*TEXT FOR ANALYSIS*:
Tim Ferriss — What I Learned From Tim Ferriss’s ‘Tools of Titans’
I was very late and I was very upset at myself. I had flown three thousand miles. I moved into an Airbnb right next to where Tim was staying.
I had written thousands of notes on ripped pieces of paper and stuck them all throughout the book. I had notes written up and around all the margins.
I listened to dozens of his podcasts. And I’ve known him for years. All morning I had jotted down possible questions.
And I was late to meet Tim for our podcast. Because the west coast is three hours a way in time travel from the east coast. That’s how stupid I am.
I rushed over and he was waiting. Tim follows his own advice. He was relaxed. No problems. I apologized, we spoke for awhile, and then started the podcast.
Three hours later…not even close to done but we stopped.
I want to be a better person in life.
I want to be healthier. I want to be more creative. I want to find what is hidden inside of me, dig around, unleash it. I want to find the strength to do that.
It’s not an easy to thing to do. To scrape the dirt and dust that collects inside of ourselves. To explore. To wander. To create.

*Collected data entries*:
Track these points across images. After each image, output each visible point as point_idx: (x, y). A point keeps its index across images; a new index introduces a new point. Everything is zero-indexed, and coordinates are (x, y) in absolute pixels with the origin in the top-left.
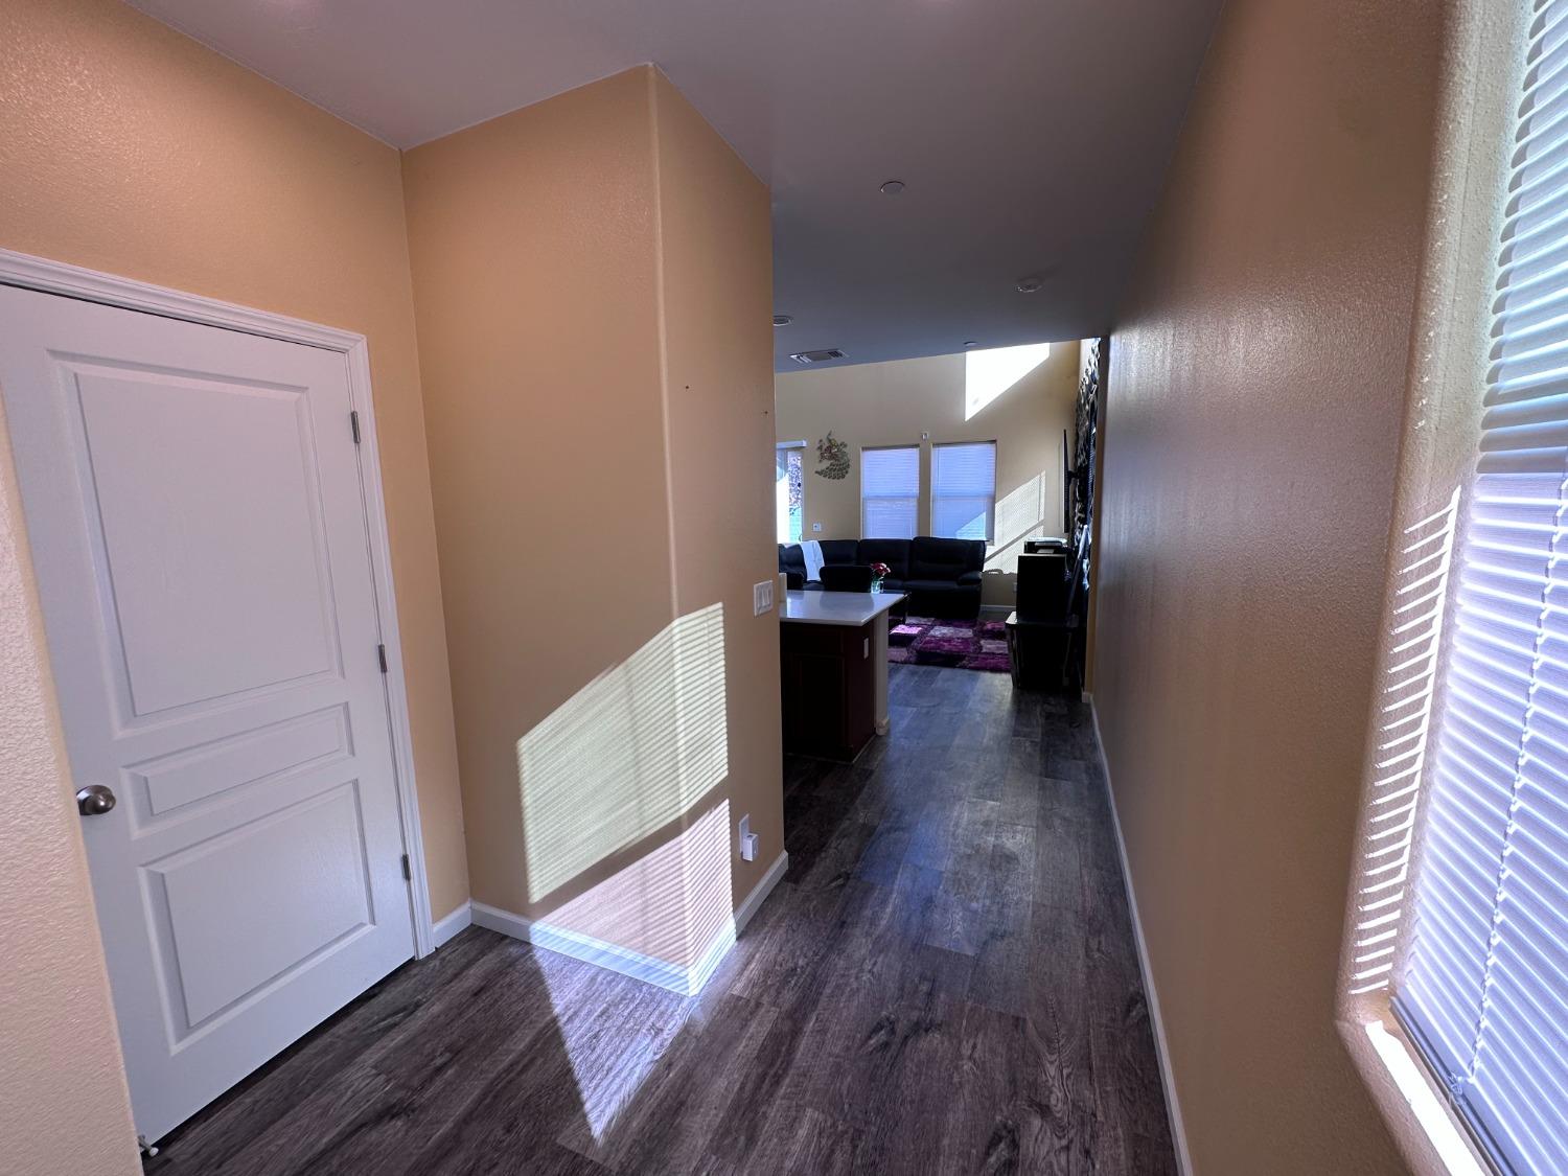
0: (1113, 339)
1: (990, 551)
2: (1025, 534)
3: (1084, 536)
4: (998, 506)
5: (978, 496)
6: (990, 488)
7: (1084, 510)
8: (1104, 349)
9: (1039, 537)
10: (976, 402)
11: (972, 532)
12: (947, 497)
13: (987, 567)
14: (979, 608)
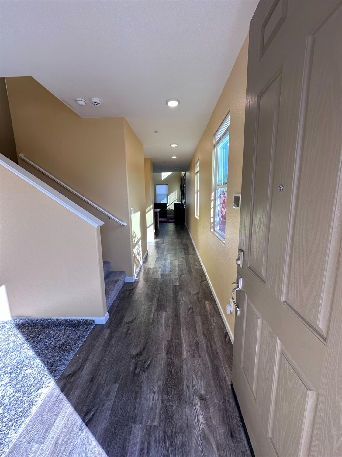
0: (186, 173)
1: (168, 205)
2: (174, 201)
3: (184, 201)
4: (169, 196)
5: (165, 195)
6: (167, 193)
7: (183, 197)
8: (185, 174)
9: (176, 202)
10: (164, 177)
11: (164, 202)
12: (159, 195)
13: (167, 208)
14: (166, 216)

*DIRECTIONS*:
Reproduce verbatim the portion of the essay on "Tools of Titans" that begins with "And I was late" and continues through "but we stopped.".

*RESPONSE AREA*:
And I was late to meet Tim for our podcast. Because the west coast is three hours a way in time travel from the east coast. That’s how stupid I am.
I rushed over and he was waiting. Tim follows his own advice. He was relaxed. No problems. I apologized, we spoke for awhile, and then started the podcast.
Three hours later…not even close to done but we stopped.